WORK ORDER
Reproduce every line of the material below without changes, leaving out the pictures.

GIVEN RECORDS
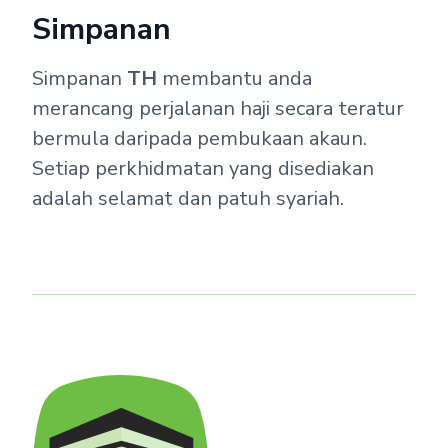
Simpanan
Simpanan
TH
membantu anda
merancang perjalanan haji secara teratur
bermula daripada pembukaan akaun.
Setiap perkhidmatan yang disediakan
adalah selamat dan patuh syariah.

RESULT OF THIS TASK
Simpanan
Simpanan
TH
membantu anda
merancang perjalanan haji secara teratur
bermula daripada pembukaan akaun.
Setiap perkhidmatan yang disediakan
adalah selamat dan patuh syariah.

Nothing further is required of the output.